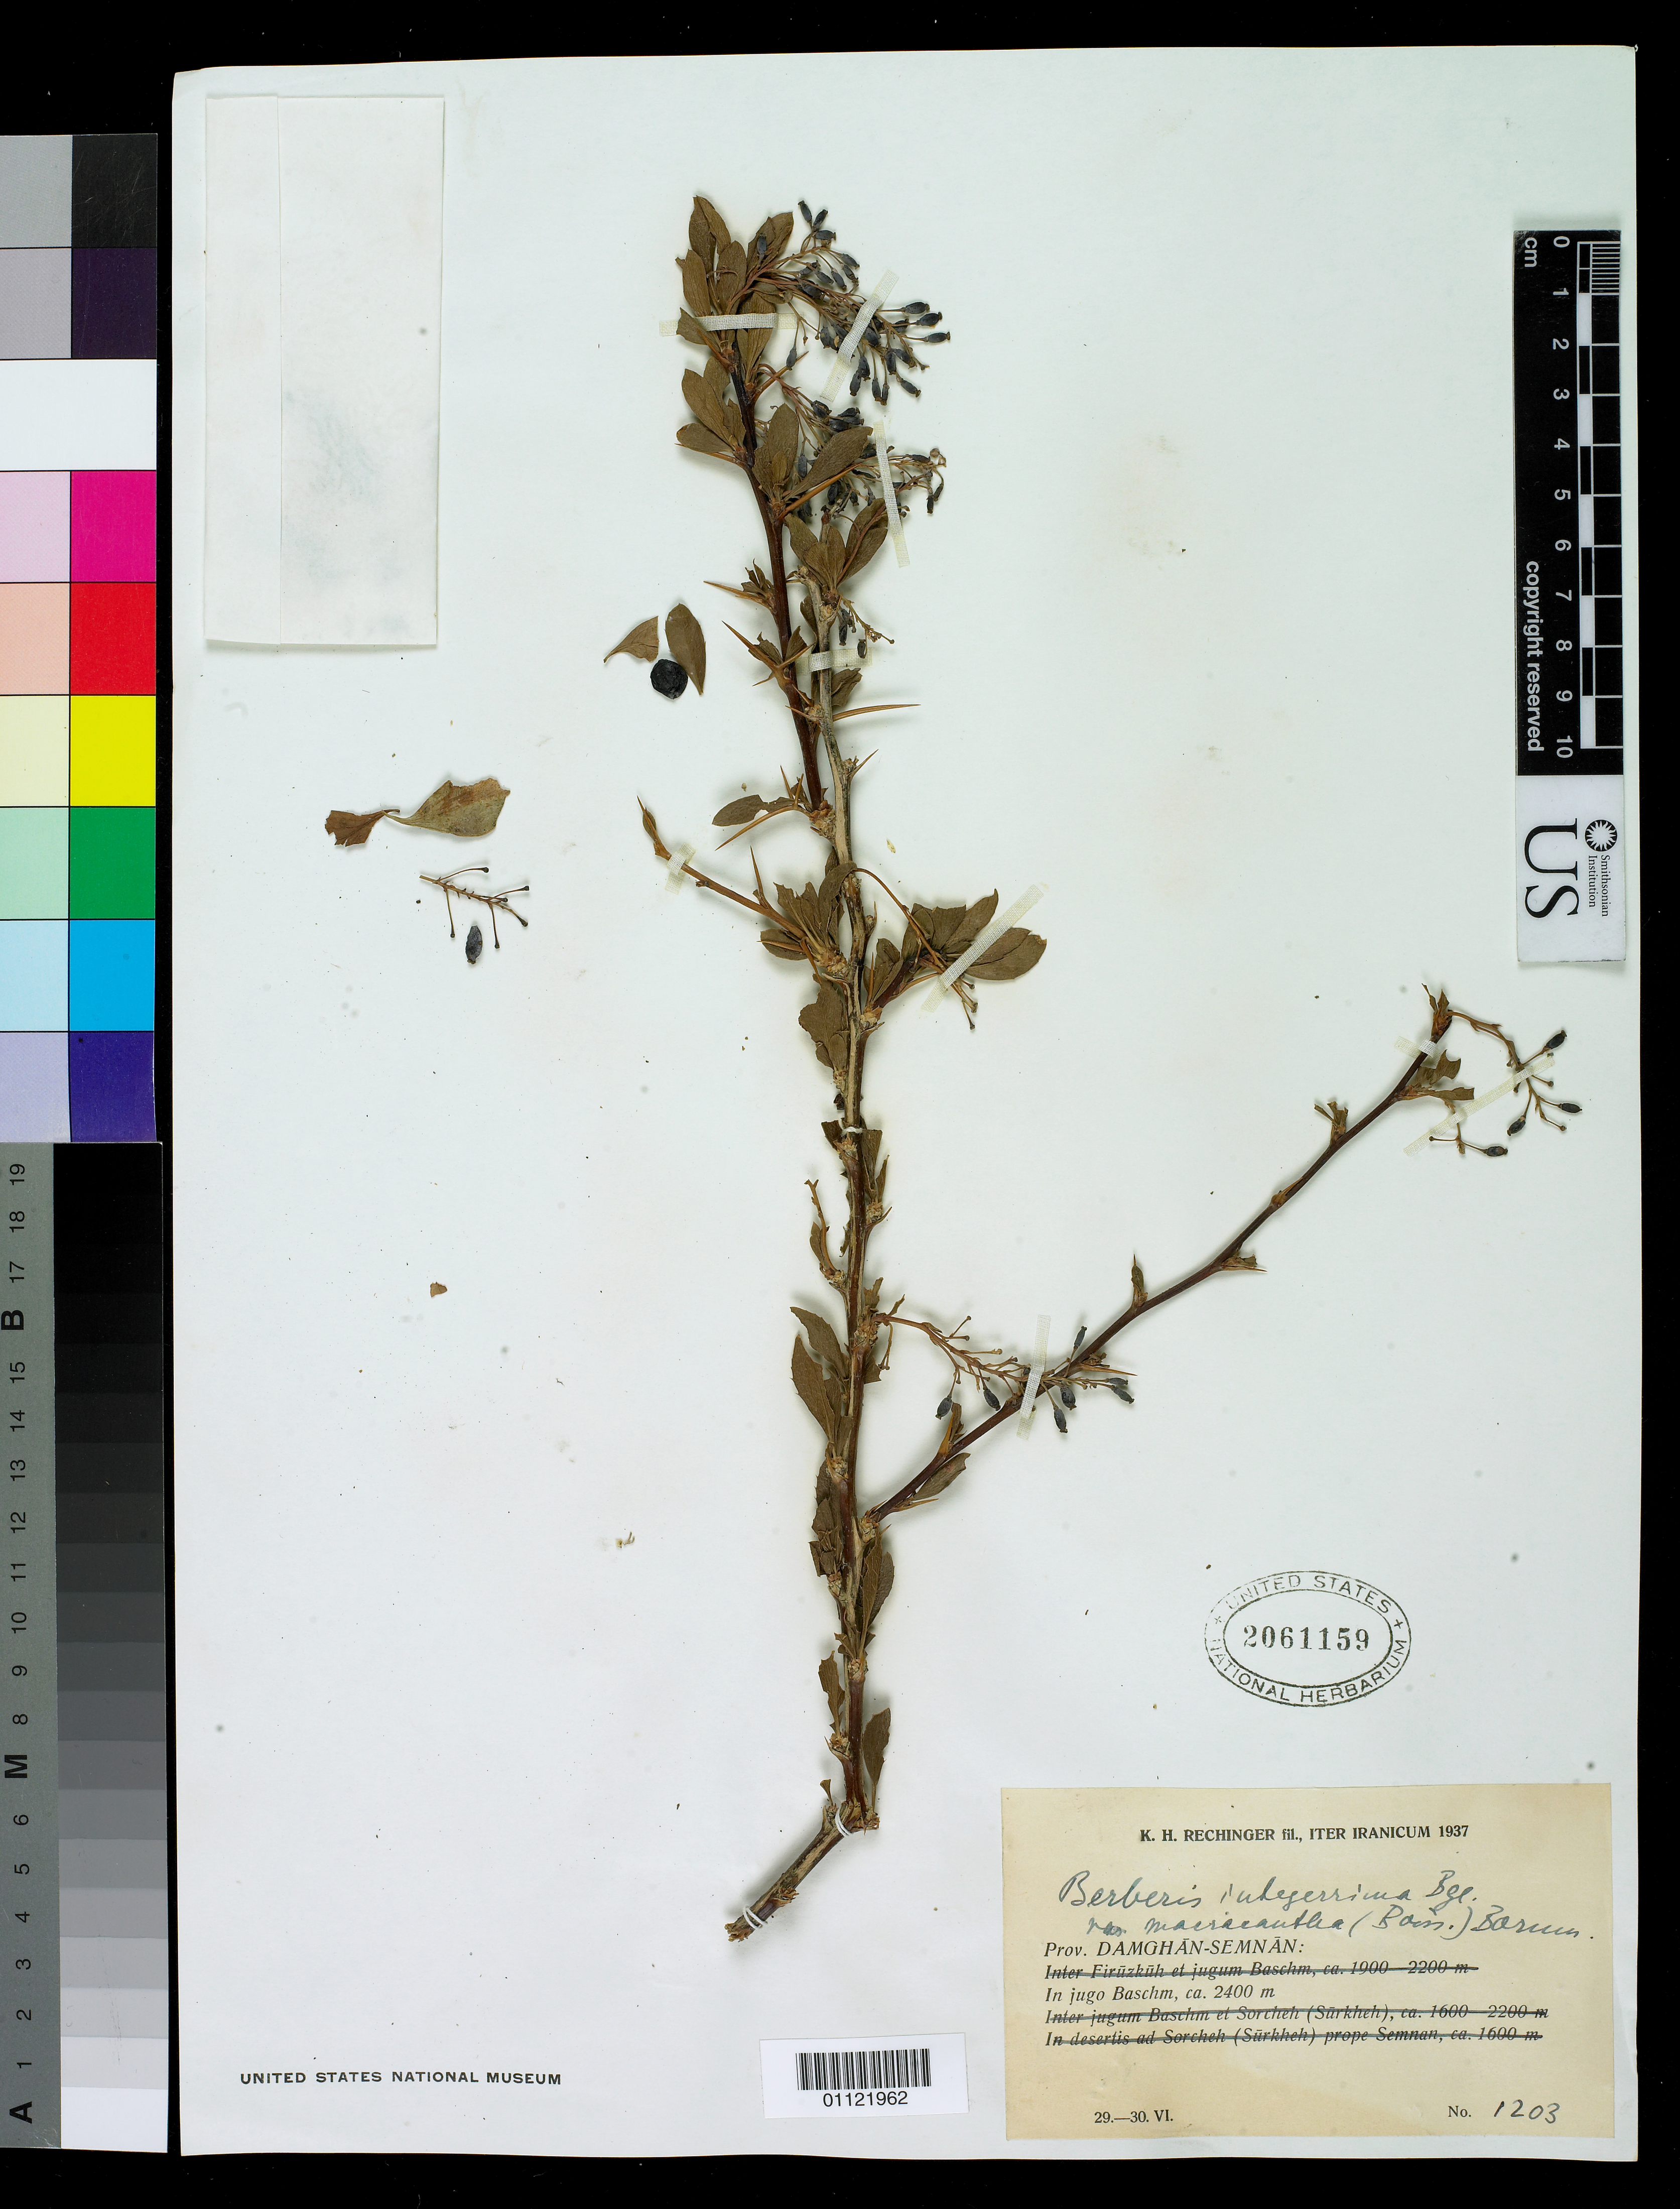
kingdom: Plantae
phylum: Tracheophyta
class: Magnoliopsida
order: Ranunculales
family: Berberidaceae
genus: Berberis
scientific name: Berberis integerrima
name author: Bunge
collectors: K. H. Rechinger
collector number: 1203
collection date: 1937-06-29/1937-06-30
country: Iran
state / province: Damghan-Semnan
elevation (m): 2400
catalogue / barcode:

...

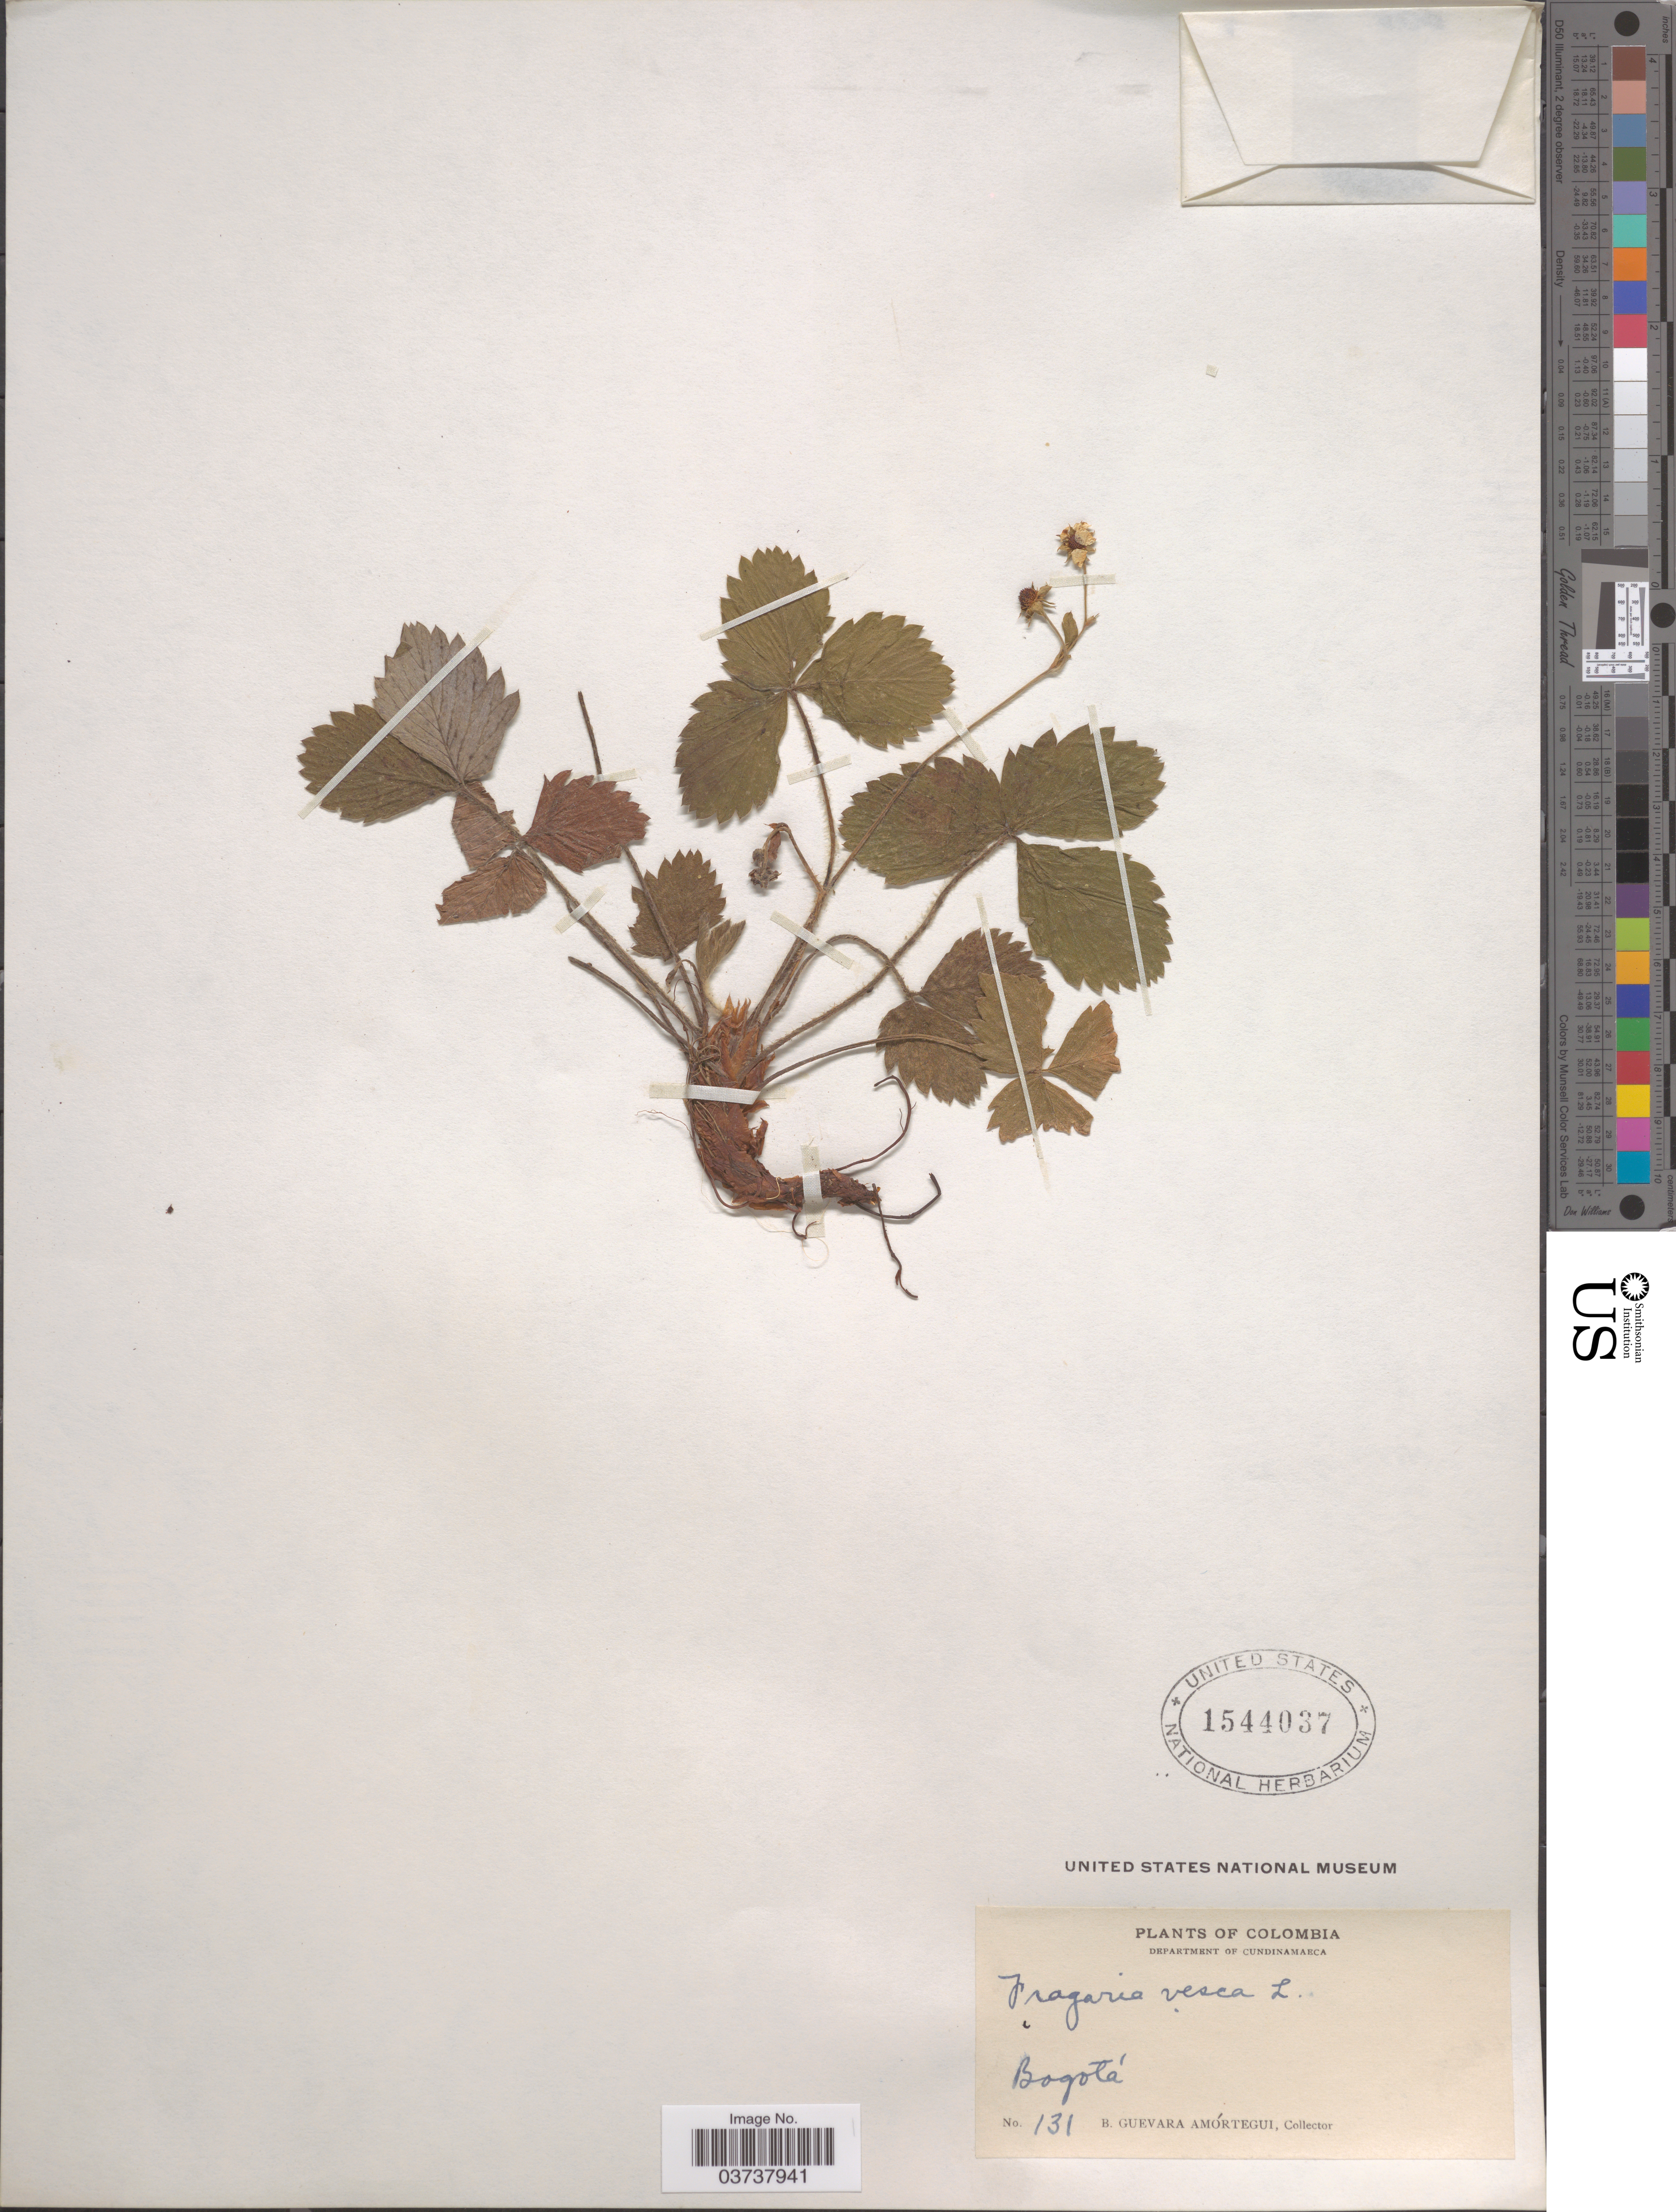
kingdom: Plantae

• What is needed: Copy the records word for word from the line with "collection date: 1937-06-29/1937-06-30" to the line with "elevation (m): 2400".

• Answer to this task:
collection date: 1937-06-29/1937-06-30
country: Iran
state / province: Damghan-Semnan
elevation (m): 2400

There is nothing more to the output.